25/08/2025

Trade, Tariffs and Time

Newsletter #83 - August 2025

Trade negotiations are lengthy, complex processes that extend far beyond tariffs to encompass regulatory, fiscal and procedural ecosystems. Tariffs and non-tariff barriers reshape supply chains, raise costs and alter investment incentives. A full trade agreement like the EU-MERCOSUR has taken decades to complete.

The latest US–EU “framework agreement” is not a trade deal but a political gesture - a headline win to please Trump and avoid additional tariffs in the here and now, while postponing the real trade battles far into the future.

Taxes and tariffs are as old as trade

Tariffs have accompanied commerce since the earliest exchanges of goods. Even the Bible (Luke 19:1–10) records the presence of tax collectors in an era long before income taxation; these officials functioned effectively as customs officers, levying duties on goods that crossed territorial thresholds. The practical logic was simple: city gates and narrow straits offered convenient choke points where barrels of grain, casks of beer and wine, and other cargoes could be inspected and taxed with relative ease.

A striking historical example is Denmark’s long-standing collection of the Øresund toll on vessels transiting past Kronborg at Helsingør. Levied for more than four centuries, the toll exemplified how strategic geography can create a reliable revenue stream; international pressure and changing norms of free navigation eventually ended the practice in the mid-19th century.

Taxes and tariffs affect behaviour

Taxation is not a neutral act. When governments impose levies on a tax base, economic actors (firms and households alike) respond by altering the allocation of resources, production techniques and even the physical form of assets. For that reason, public finance theory differentiates between immobile tax bases, which are hard to export or hide, and mobile bases, which are easily shifted or transformed to avoid taxation.

Property is a canonical example of a relatively immobile base: land and fixed structures cannot be moved abroad, which makes them attractive subjects for recurrent taxation. Yet immobility does not eliminate behavioural responses. Where a tax is calculated on a narrow metric, taxpayers will optimize around that metric.

Supplied information

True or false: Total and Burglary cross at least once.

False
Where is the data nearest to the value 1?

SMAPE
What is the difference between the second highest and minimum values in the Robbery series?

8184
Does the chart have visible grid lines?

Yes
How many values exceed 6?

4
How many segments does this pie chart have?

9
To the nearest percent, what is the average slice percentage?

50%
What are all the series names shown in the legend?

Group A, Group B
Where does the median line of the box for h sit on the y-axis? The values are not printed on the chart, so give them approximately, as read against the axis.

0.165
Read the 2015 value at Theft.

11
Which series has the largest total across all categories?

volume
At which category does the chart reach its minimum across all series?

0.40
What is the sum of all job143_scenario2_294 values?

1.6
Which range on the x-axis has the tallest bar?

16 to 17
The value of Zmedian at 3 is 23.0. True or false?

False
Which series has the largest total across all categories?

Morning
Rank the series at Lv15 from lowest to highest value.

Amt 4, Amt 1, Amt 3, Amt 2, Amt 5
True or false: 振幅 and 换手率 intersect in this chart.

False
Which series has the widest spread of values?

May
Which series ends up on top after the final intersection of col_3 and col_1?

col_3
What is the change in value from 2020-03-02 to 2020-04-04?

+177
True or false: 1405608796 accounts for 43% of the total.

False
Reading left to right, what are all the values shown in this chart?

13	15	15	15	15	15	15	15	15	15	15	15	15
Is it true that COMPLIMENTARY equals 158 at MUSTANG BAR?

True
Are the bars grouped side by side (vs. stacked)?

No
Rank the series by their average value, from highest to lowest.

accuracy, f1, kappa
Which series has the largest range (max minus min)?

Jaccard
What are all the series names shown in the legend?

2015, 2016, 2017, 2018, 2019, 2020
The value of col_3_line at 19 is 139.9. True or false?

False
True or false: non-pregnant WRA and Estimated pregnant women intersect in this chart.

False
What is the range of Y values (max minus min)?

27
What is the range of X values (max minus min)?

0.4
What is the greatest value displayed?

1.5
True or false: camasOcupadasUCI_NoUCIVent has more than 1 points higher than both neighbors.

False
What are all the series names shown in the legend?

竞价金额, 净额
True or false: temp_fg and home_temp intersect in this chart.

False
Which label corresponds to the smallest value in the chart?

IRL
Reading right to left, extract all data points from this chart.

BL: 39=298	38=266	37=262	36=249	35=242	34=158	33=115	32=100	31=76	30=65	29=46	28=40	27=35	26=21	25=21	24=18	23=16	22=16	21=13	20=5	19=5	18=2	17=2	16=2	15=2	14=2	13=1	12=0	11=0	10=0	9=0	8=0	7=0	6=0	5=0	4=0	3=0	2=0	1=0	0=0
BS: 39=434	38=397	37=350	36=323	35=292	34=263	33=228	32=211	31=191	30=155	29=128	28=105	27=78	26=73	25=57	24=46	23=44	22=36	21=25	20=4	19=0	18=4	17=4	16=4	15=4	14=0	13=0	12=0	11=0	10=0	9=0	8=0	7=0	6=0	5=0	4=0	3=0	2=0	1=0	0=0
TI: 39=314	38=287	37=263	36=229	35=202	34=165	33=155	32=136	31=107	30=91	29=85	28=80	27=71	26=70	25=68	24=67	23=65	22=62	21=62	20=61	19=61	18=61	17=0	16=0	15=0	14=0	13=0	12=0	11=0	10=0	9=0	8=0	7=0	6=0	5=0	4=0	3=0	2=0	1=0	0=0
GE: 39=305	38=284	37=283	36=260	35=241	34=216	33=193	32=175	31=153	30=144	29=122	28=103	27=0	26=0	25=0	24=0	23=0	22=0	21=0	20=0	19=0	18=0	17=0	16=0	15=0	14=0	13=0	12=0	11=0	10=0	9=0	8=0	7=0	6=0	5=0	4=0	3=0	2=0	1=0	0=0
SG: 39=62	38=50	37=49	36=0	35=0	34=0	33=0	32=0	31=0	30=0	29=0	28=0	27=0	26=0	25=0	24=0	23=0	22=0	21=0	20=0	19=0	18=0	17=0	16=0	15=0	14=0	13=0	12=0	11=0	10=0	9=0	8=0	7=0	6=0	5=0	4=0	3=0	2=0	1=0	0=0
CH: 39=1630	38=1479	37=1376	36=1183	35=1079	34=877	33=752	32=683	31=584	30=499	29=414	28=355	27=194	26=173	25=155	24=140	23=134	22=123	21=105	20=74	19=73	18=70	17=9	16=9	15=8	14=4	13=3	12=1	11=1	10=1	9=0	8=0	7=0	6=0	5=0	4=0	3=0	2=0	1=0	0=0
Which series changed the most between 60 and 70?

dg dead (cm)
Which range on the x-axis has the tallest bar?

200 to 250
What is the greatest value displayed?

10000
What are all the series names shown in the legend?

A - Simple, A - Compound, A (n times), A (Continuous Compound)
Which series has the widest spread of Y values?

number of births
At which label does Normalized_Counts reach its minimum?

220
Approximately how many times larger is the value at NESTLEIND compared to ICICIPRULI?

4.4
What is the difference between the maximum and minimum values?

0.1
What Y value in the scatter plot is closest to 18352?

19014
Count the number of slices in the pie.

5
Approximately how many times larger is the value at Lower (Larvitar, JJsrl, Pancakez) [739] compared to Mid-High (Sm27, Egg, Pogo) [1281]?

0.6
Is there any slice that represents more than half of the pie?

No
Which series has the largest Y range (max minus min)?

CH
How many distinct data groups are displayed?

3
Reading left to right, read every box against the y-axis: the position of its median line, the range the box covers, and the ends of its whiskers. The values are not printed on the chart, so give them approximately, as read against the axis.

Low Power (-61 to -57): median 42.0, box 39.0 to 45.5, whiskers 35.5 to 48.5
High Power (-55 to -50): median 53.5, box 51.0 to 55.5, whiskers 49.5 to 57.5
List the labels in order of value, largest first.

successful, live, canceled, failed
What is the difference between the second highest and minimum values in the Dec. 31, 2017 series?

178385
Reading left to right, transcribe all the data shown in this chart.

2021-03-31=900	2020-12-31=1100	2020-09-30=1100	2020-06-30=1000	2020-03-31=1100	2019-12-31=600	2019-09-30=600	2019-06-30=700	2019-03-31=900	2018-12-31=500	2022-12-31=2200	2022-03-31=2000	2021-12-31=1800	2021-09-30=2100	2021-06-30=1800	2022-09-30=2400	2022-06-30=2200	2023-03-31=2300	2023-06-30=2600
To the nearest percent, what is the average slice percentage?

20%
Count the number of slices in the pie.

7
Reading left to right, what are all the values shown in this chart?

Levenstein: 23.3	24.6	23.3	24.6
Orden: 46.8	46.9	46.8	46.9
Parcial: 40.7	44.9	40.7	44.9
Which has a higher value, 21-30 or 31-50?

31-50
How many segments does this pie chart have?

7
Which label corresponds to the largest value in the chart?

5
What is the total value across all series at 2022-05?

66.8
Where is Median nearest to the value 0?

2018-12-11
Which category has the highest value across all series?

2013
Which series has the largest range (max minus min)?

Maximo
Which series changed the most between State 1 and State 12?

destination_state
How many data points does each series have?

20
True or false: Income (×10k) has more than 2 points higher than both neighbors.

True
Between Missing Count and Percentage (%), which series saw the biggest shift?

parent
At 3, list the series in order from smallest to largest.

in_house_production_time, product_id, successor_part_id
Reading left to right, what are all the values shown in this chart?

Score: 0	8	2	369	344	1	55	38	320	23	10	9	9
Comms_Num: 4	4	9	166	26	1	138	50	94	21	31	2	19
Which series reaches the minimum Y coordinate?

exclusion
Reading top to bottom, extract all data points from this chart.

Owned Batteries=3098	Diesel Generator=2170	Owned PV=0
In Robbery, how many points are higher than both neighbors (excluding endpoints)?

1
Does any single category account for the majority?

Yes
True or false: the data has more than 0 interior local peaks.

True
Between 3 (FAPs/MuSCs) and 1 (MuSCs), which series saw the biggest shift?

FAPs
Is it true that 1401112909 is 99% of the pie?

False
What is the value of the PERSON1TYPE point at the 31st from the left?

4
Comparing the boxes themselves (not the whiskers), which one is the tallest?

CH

Exercise set
a – List the place names in the paragraph of the trade and tariffs newsletter that describes the Øresund toll.
b – Extend the trade and tariffs newsletter past its final sentence, "Where a tax is calculated on a narrow metric, taxpayers will optimize around that metric."
These lines have no connection to the trade and tariffs newsletter.

Solved tasks
a – Denmark, Øresund, Kronborg, Helsingør

b –
In the Netherlands and Belgium, for instance, historical property levies were once assessed per linear metre of street frontage. The tax rule was simple to administer, but it produced predictable, widespread adaptation: houses were built narrow and deep (often only four to seven metres wide) because facade width directly increased the tax bill. The result was an urban morphology shaped as much by fiscal policy as by local building practices.

These examples illustrate two enduring lessons. First, tax instruments create incentives; poorly designed metrics produce avoidable economic distortions. Second, administrators favour simplicity and enforceability, but simplicity can amplify distortion when it privileges a single, manipulable measure. Modern tax design therefore seeks to reconcile administrative feasibility with economic neutrality: broaden the base, limit narrow exemptions and select metrics that are harder to arbitrage. Where distortion is unavoidable, policymakers should aim to minimise excess burden and align tax collection with wider public-policy goals (such as infrastructure provision, land-use planning or redistribution) rather than allowing revenue mechanics to inadvertently reshape markets and cities.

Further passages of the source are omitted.